I’ve seen this before. When I was in high school, I worked part time in a bakery. During night shifts, I was often paired with another girl who had been there longer, therefore more senior. She was trusted to do the accounting. Every night shift, I had a head start at cleaning while she did the books. She was meant to do that, then help me with the cleaning. Every time though, she took her sweet time. I often ended up doing all the cleaning myself from start to finish. She thought I would not notice and could be fooled. I didn’t call her out then, but I will call out this person now.

This is called taking advantage. Neither a friend nor a colleague should do this and get away with it. This is not being golden.  

I contrast this with my experience during a recent crisis. Both Moses, our CEO, and I were in San Francisco for meetings. We were informed that there was a significant issue at our Indonesian office that required us to get involved. Because we were in opposite time zones, this meant that we had to stay up far past midnight to deal with this. 

It was 2 am, both Moses and I had been up for 22 hours since 4 am the morning prior, when the first call came through. At this point I needed to do some coordination with Jakarta. There was no action required from Moses. He could have gone to sleep. He knew how exhausted I was by then, much as I’m sure he was. We were getting delirious and talking nonsense just to keep ourselves awake. Even though Moses was exhausted, he sat with me for the next few hours until I was done, just for moral support. 

This is what being a great colleague and friend is all about. This is being golden.

Know your worth, especially when you’re worth a lot

This is not a Xendit value, but one that I often observe is missing, especially in young women I see in the workplace.  When these treatments were brought up, you came to the senior person’s defence.  You are honourable and well intentioned for doing this, but he was not, and you ought to know the difference.

Often women undervalue themselves, and don’t realise when someone is treating them badly. Men are much more confident of their self worth and capability, even when the results continue to show otherwise. I’ve seen this many times during my professional career, and in my mind, this case really reflects both of those instances. 

“I’m a noob who does not know anything about finance, [senior person] knows much more stuff,” you would say. This became the reasoning behind the split of work. It often meant that much of the grunt work was for you to do, and the “thinking” was for [senior person] to do. This senior person was in a position of power, being both older and more experienced, with the right credentials. In this case, he clearly misused his position. 

What’s hard here is that it’s hard in your situation to acknowledge you’re being taken advantage of.  I get it.  I’ve been there and said the same things to myself.  But I care for you too much to let this go unabated.  Most of all, I want you to know how much you’re worth, how smart you are.  You’re hard working, strong and kind.  And all of this is worth a lot more than a degree on paper and some sweet talking.  

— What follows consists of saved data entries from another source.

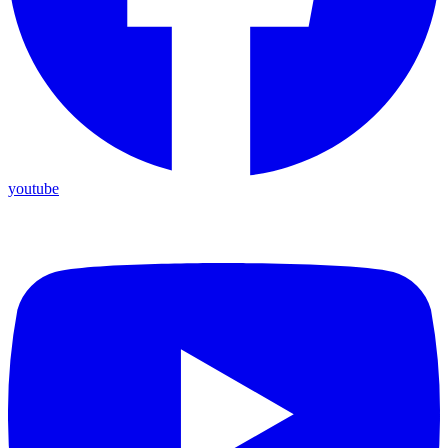
youtube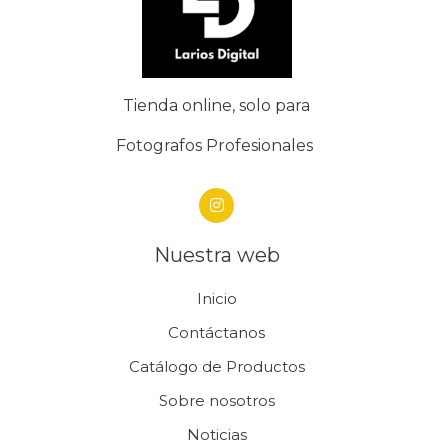
Tienda online, solo para
Fotografos Profesionales
Nuestra web
Inicio
Contáctanos
Catálogo de Productos
Sobre nosotros
Noticias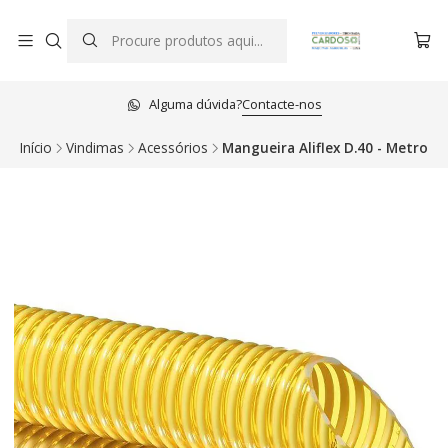
Alguma dúvida?
Contacte-nos
Início
Vindimas
Acessórios
Mangueira Aliflex D.40 - Metro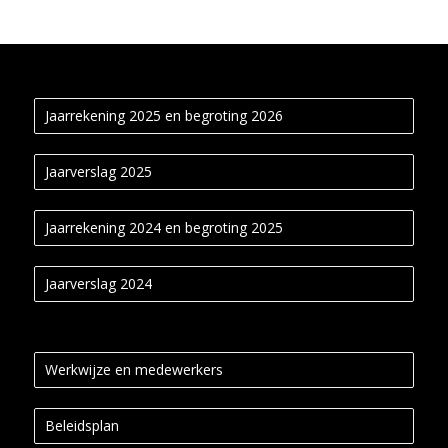
Jaarrekening 2025 en begroting 2026
Jaarverslag 2025
Jaarrekening 2024 en begroting 2025
Jaarverslag 2024
Werkwijze en medewerkers
Beleidsplan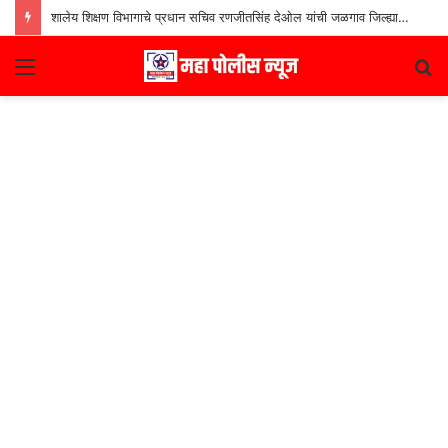
शालेय शिक्षण विभागाचे प्रधान सचिव रणजीतसिंह देओल यांची जळगाव जिल्ह्यातील शाळांना भेट
Menu
S
fo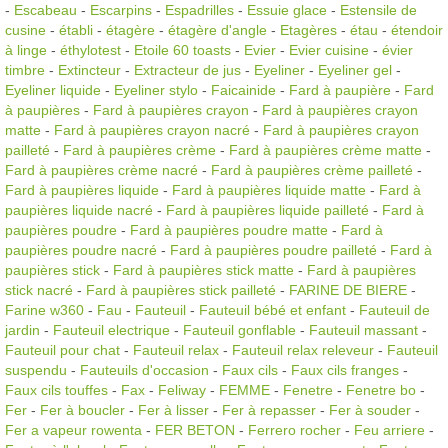
-
Escabeau
-
Escarpins
-
Espadrilles
-
Essuie glace
-
Estensile de
cusine
-
établi
-
étagère
-
étagère d'angle
-
Etagères
-
étau
-
étendoir
à linge
-
éthylotest
-
Etoile 60 toasts
-
Evier
-
Evier cuisine
-
évier
timbre
-
Extincteur
-
Extracteur de jus
-
Eyeliner
-
Eyeliner gel
-
Eyeliner liquide
-
Eyeliner stylo
-
Faicainide
-
Fard à paupière
-
Fard
à paupières
-
Fard à paupières crayon
-
Fard à paupières crayon
matte
-
Fard à paupières crayon nacré
-
Fard à paupières crayon
pailleté
-
Fard à paupières crème
-
Fard à paupières crème matte
-
Fard à paupières crème nacré
-
Fard à paupières crème pailleté
-
Fard à paupières liquide
-
Fard à paupières liquide matte
-
Fard à
paupières liquide nacré
-
Fard à paupières liquide pailleté
-
Fard à
paupières poudre
-
Fard à paupières poudre matte
-
Fard à
paupières poudre nacré
-
Fard à paupières poudre pailleté
-
Fard à
paupières stick
-
Fard à paupières stick matte
-
Fard à paupières
stick nacré
-
Fard à paupières stick pailleté
-
FARINE DE BIERE
-
Farine w360
-
Fau
-
Fauteuil
-
Fauteuil bébé et enfant
-
Fauteuil de
jardin
-
Fauteuil electrique
-
Fauteuil gonflable
-
Fauteuil massant
-
Fauteuil pour chat
-
Fauteuil relax
-
Fauteuil relax releveur
-
Fauteuil
suspendu
-
Fauteuils d'occasion
-
Faux cils
-
Faux cils franges
-
Faux cils touffes
-
Fax
-
Feliway
-
FEMME
-
Fenetre
-
Fenetre bo
-
Fer
-
Fer à boucler
-
Fer à lisser
-
Fer à repasser
-
Fer à souder
-
Fer a vapeur rowenta
-
FER BETON
-
Ferrero rocher
-
Feu arriere
-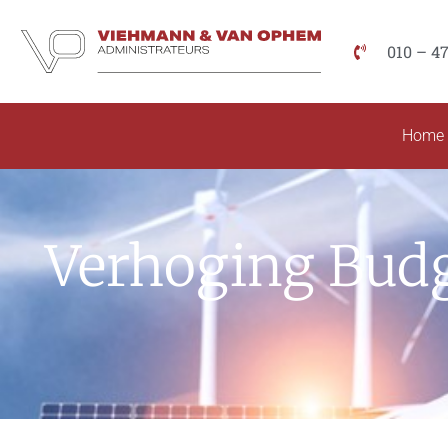
010 – 4
Home
Verhoging Budg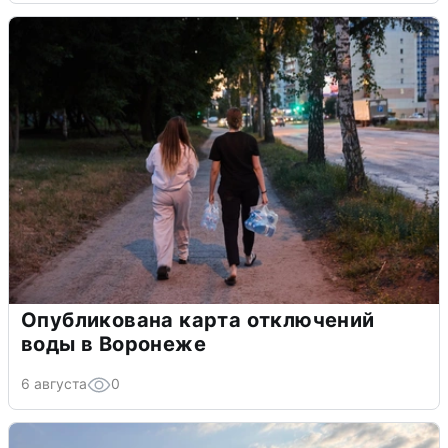
Опубликована карта отключений
воды в Воронеже
6 августа
0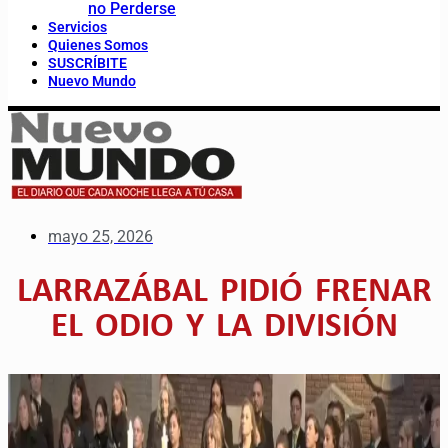
no Perderse
Servicios
Quienes Somos
SUSCRÍBITE
Nuevo Mundo
mayo 25, 2026
LARRAZÁBAL PIDIÓ FRENAR
EL ODIO Y LA DIVISIÓN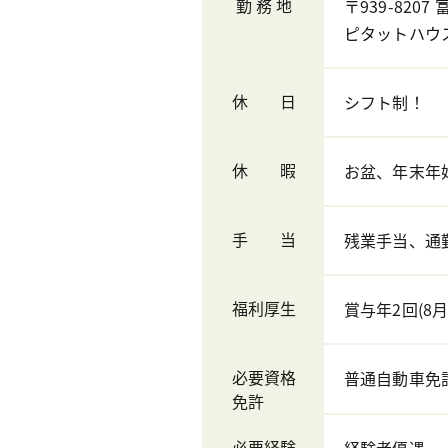
勤 務 地
〒939-820
ピタットハウ
休 日
シフト制！
休 暇
お盆、年末年
手 当
残業手当、通勤
福利厚生
賞与年2回(8
必要資格
普通自動車免
免許
必要経験
経験者優遇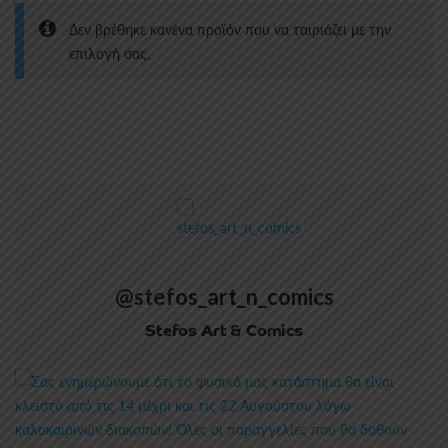
Δεν βρέθηκε κανένα προϊόν που να ταιριάζει με την
επιλογή σας.
@stefos_art_n_comics
Stefos Art & Comics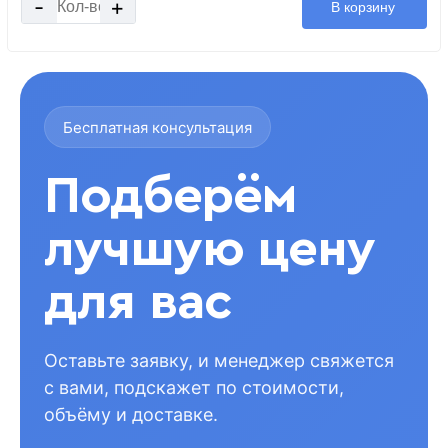
-
+
В корзину
Бесплатная консультация
Подберём
лучшую цену
для вас
Оставьте заявку, и менеджер свяжется
с вами, подскажет по стоимости,
объёму и доставке.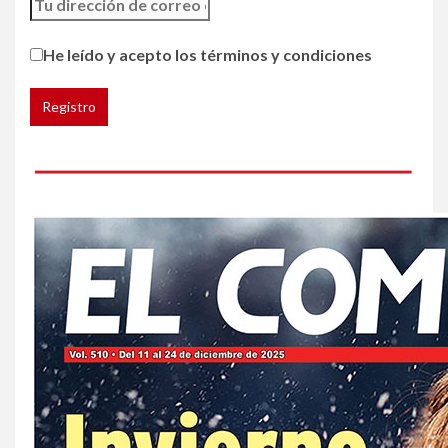
5
HOGAR Y SALUD
Generación Z ignora riesgo
He leído y acepto los términos y condiciones
de cáncer al broncearse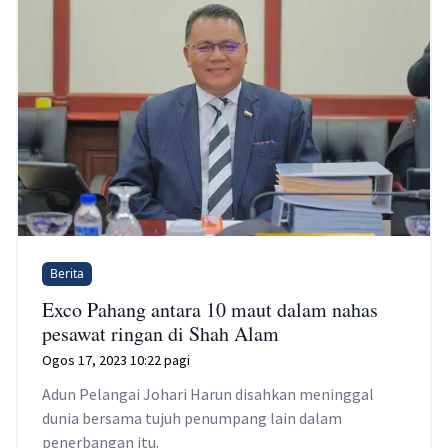
Berita
Exco Pahang antara 10 maut dalam nahas
pesawat ringan di Shah Alam
Ogos 17, 2023 10:22 pagi
Adun Pelangai Johari Harun disahkan meninggal
dunia bersama tujuh penumpang lain dalam
penerbangan itu.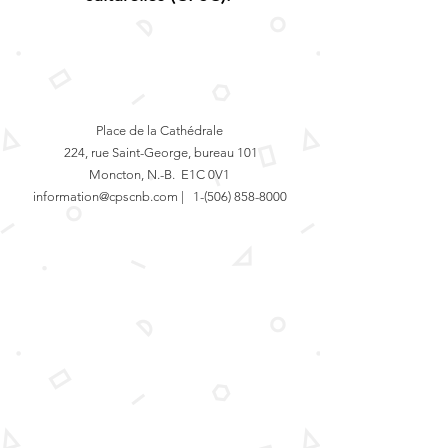
Place de la Cathédrale
224, rue Saint-George, bureau 101
Moncton, N.-B. E1C 0V1
information@cpscnb.com |
1-(506) 858-8000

Finally, in a startup environment, where the personal and the professional are often blurred, where a new way of working, where you can call your manager out when she is wrong without a flinch, where the company belongs to all of us, and where your colleagues are often your friends, it is often easy to forget why we are all here. We are here to build a company that will take the market and change the way people do things. We believe we can do this nicely, in a safe space and in a non cutthroat corporate environment. Our culture is to work hard and to treat people with respect. We must always strive for this.